-------- Task input --------

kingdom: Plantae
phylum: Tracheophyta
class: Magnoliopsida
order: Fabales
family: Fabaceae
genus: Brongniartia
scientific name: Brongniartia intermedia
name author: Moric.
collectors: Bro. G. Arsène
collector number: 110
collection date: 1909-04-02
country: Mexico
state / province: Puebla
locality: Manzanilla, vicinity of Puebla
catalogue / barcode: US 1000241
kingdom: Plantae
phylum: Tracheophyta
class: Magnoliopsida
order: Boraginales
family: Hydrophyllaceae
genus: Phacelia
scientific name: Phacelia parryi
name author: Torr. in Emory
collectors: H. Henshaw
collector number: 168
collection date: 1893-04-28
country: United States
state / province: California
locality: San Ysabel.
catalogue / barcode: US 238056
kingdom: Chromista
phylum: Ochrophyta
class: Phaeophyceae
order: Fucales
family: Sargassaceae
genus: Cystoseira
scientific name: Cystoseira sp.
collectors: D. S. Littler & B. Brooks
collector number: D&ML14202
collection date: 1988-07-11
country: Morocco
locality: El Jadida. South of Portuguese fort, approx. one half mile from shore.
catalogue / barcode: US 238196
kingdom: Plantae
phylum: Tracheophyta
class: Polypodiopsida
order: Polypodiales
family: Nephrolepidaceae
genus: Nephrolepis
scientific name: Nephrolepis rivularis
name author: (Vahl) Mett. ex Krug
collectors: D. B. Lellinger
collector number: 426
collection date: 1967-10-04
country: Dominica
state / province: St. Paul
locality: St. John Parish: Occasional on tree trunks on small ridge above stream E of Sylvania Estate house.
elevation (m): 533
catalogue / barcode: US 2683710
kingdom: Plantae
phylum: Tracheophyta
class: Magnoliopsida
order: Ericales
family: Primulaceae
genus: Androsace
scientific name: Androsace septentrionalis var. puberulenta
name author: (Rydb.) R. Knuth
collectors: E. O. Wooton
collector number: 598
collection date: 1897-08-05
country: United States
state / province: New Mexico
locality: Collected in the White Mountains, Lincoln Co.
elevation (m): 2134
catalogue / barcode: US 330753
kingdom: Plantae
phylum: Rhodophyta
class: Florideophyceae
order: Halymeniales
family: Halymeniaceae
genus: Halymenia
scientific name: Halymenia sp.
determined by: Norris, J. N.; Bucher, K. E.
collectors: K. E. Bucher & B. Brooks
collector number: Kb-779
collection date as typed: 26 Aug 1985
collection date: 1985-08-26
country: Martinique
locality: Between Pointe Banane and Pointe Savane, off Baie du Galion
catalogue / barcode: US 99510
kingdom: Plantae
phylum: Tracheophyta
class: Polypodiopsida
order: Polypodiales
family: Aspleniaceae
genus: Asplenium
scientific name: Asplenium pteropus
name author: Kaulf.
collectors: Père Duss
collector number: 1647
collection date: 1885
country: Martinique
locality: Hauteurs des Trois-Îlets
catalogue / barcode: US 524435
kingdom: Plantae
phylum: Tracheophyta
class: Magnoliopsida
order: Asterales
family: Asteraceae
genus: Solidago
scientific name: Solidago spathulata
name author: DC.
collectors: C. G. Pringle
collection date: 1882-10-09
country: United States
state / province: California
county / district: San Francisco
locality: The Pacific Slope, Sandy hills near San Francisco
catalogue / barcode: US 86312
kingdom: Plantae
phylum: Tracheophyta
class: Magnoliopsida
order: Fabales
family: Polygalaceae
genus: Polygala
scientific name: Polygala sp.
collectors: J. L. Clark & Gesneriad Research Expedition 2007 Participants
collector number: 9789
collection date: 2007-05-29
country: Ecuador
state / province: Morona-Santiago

--------

▶ [Exercise]
Write out the records from the line with "collectors: D. S. Littler & B. Brooks" to the line with "collector number: Kb-779", keeping every line as it appears.

▶ [Answer]
collectors: D. S. Littler & B. Brooks
collector number: D&ML14202
collection date: 1988-07-11
country: Morocco
locality: El Jadida. South of Portuguese fort, approx. one half mile from shore.
catalogue / barcode: US 238196
kingdom: Plantae
phylum: Tracheophyta
class: Polypodiopsida
order: Polypodiales
family: Nephrolepidaceae
genus: Nephrolepis
scientific name: Nephrolepis rivularis
name author: (Vahl) Mett. ex Krug
collectors: D. B. Lellinger
collector number: 426
collection date: 1967-10-04
country: Dominica
state / province: St. Paul
locality: St. John Parish: Occasional on tree trunks on small ridge above stream E of Sylvania Estate house.
elevation (m): 533
catalogue / barcode: US 2683710
kingdom: Plantae
phylum: Tracheophyta
class: Magnoliopsida
order: Ericales
family: Primulaceae
genus: Androsace
scientific name: Androsace septentrionalis var. puberulenta
name author: (Rydb.) R. Knuth
collectors: E. O. Wooton
collector number: 598
collection date: 1897-08-05
country: United States
state / province: New Mexico
locality: Collected in the White Mountains, Lincoln Co.
elevation (m): 2134
catalogue / barcode: US 330753
kingdom: Plantae
phylum: Rhodophyta
class: Florideophyceae
order: Halymeniales
family: Halymeniaceae
genus: Halymenia
scientific name: Halymenia sp.
determined by: Norris, J. N.; Bucher, K. E.
collectors: K. E. Bucher & B. Brooks
collector number: Kb-779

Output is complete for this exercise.